NOTE: If your pee is dark brown, reddish (and not in a charming, beet-y way), or black, get yourself to a doctor. Urine color has been a diagnostic tool since Greco-Roman times. Physicians and self-appointed “piss prophets” divined a visitor’s health, illness, or destiny by looking at, sniffing, and even tasting his or her urine. Your doctor will probably not take it that far.
TL; DR/VERDICT/SHORT ANSWER: A) urobilin! B) Lay off the beets! C) If your diet is beet-free, see a doctor.
Is It True That You Can Drink Your Urine?
The piss prophets probably gave this answer away, but yes, technically, you can, since urine is generally bacteria-free and nontoxic. The real question is “Why would you?”
Some people have their reasons. (You’d have to, right?) In a life-or-death situation, with no potable water, imbibing your own wee may keep you alive longer, but don’t make it a habit. Remember the garbage metaphor? Because urine is a waste product, each cycle through your body adds a new batch of toxins, so after a while, drinking the stuff would do you more harm than good.

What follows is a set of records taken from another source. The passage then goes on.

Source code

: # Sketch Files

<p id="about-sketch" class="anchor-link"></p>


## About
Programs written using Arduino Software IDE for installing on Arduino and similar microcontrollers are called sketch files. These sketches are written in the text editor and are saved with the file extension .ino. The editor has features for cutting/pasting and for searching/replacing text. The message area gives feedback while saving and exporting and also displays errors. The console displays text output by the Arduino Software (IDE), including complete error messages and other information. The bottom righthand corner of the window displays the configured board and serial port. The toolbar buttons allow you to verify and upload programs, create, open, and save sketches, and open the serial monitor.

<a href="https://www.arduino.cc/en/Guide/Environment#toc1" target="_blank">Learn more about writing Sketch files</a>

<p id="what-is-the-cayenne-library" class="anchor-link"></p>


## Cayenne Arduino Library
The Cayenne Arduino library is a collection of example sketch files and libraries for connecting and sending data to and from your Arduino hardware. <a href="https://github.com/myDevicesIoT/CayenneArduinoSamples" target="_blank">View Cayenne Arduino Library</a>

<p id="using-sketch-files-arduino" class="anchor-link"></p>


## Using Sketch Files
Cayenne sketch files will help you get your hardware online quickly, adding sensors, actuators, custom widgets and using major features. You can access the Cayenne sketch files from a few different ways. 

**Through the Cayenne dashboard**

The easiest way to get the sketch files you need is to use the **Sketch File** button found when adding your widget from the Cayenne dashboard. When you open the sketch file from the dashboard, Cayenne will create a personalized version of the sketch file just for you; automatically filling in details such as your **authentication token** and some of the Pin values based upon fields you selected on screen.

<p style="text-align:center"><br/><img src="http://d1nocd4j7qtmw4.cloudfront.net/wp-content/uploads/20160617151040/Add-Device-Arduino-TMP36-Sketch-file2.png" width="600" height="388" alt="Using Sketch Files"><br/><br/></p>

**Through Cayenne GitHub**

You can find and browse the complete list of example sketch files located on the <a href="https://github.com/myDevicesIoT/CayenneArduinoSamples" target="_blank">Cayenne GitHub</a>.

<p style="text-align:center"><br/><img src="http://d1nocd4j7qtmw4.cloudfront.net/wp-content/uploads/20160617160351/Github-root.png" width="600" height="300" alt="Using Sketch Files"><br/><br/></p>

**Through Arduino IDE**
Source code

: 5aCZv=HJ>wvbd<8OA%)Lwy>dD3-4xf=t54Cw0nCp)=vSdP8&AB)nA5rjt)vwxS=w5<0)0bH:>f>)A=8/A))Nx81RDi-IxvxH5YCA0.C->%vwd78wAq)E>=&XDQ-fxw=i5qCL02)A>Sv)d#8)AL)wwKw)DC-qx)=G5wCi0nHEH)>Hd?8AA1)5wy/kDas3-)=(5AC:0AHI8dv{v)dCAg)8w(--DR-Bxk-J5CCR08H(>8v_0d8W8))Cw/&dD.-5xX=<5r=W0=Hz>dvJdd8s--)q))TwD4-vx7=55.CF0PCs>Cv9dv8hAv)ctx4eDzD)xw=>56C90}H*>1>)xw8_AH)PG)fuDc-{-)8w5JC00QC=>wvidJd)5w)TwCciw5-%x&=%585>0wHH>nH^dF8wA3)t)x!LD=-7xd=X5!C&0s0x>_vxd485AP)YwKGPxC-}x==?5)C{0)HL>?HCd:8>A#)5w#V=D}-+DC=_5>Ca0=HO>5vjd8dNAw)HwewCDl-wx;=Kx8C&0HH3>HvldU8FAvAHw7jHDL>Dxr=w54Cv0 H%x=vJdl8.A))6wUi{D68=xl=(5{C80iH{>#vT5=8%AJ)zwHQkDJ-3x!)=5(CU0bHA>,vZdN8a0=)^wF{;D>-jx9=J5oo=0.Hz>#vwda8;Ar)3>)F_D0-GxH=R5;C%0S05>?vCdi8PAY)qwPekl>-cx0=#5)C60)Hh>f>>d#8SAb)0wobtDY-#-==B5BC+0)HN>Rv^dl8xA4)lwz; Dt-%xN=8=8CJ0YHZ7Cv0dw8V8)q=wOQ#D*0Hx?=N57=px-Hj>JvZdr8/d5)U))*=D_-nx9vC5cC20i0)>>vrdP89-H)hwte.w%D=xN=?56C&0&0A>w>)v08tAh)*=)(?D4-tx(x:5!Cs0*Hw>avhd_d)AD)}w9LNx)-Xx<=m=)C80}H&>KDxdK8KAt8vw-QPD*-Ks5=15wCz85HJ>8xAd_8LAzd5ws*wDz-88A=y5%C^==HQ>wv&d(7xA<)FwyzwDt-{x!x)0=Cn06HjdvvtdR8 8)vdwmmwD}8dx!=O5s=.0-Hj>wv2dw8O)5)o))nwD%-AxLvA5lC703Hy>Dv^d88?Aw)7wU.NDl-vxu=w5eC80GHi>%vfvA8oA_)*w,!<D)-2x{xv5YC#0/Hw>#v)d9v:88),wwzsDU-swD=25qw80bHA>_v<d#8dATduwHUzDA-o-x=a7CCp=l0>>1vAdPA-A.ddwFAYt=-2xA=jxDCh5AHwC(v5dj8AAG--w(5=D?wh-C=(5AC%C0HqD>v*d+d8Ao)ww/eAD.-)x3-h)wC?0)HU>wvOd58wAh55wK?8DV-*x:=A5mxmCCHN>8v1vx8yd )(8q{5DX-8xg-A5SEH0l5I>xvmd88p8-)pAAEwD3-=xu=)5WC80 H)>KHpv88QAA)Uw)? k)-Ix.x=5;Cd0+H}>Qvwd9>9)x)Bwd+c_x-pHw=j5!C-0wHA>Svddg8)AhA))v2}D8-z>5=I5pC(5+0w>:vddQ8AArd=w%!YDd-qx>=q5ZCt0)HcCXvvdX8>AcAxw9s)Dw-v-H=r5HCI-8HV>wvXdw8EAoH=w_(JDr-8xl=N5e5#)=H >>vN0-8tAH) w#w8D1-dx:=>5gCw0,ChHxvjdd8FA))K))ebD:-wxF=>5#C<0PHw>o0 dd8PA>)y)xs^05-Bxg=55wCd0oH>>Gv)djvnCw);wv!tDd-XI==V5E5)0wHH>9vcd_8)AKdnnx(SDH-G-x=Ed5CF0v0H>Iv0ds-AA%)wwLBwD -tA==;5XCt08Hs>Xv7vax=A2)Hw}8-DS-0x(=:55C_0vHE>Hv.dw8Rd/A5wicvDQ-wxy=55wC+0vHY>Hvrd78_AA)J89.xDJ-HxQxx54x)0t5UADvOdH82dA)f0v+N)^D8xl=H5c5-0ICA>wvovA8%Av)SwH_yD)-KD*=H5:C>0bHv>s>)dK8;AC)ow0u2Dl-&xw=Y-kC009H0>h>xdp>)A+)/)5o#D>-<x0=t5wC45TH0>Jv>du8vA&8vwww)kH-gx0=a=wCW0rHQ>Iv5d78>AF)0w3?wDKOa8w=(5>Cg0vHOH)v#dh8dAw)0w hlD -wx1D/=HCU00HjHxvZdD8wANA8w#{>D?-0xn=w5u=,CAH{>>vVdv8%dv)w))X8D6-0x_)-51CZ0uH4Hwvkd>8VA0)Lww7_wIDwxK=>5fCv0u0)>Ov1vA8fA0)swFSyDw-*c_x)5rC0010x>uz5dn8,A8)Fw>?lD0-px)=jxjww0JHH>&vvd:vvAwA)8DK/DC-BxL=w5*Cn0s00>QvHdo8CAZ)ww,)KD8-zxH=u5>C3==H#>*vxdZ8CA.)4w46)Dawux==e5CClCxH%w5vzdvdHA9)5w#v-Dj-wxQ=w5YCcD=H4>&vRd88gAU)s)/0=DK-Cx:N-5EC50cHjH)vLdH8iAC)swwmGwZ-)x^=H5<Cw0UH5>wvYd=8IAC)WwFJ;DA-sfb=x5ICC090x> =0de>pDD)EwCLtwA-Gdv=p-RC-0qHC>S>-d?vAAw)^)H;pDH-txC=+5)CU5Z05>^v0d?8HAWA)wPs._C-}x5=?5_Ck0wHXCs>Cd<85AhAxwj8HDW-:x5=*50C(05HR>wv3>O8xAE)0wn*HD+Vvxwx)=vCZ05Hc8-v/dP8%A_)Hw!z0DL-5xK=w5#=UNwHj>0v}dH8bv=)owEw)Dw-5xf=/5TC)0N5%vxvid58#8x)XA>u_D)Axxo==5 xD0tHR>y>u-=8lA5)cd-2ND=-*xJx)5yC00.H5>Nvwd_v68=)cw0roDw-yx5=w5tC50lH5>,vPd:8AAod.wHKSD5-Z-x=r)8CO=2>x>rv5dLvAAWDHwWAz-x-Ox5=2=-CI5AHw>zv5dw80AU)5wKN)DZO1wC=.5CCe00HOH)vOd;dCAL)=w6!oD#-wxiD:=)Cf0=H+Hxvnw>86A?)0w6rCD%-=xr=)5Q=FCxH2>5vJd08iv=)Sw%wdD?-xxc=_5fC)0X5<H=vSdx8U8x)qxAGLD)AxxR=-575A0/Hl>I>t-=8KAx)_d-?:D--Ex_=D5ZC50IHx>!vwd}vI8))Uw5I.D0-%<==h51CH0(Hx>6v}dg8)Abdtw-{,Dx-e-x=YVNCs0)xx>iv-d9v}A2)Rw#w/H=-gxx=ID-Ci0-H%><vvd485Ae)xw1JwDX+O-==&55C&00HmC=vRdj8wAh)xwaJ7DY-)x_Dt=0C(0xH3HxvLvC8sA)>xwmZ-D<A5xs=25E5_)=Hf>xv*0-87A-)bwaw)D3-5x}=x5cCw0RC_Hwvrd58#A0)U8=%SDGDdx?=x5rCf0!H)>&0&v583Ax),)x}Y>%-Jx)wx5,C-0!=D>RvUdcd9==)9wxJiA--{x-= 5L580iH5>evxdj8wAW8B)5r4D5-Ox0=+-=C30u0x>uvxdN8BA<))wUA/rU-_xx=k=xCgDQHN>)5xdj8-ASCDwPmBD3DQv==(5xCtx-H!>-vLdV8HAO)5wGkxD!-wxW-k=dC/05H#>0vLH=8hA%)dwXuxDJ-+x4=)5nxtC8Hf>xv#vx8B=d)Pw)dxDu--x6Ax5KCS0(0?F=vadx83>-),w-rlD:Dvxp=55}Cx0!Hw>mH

Other pee drinkers believe their habit lengthens their lifespan. Practitioners of “urotherapy” claim that consuming your own urine can cure acne, weight problems, and even cancer. The American Cancer Society does not agree.
TL; DR/VERDICT/SHORT ANSWER: Sure, you can. You can also hit yourself with a hammer or chew gum that’s lost its flavor. You are the captain of your own destiny. Choose wisely.
Should I Pee On This Jellyfish Sting? What About This Patch of Athlete’s Foot?
Only if you want to make it worse and/or spend the day smelling like pee for no reason. Urine may be sterile, but it does not have magical healing properties. It’s as effective as clean water (which is fairly ineffective) for treating athlete’s foot, and can fire up the jellyfish stingers that burned your skin in the first place.
TL; DR/VERDICT/SHORT ANSWER: No, and no.
Why Do We Call It Pee?
Urine is the oldest word for our personal waters in the English language, originating from the Old Norse ur, meaning “drizzling rain.” Piss, that delightful onomatopoetic term, came next. “Piss,” with all its coarseness and icky connotations, was euphemistically abbreviated to the letter “pee” by squeamish parents in the late 18th century.
TL; DR/VERDICT/SHORT ANSWER: Because we’re afraid of death, decay, and talking about our bodies.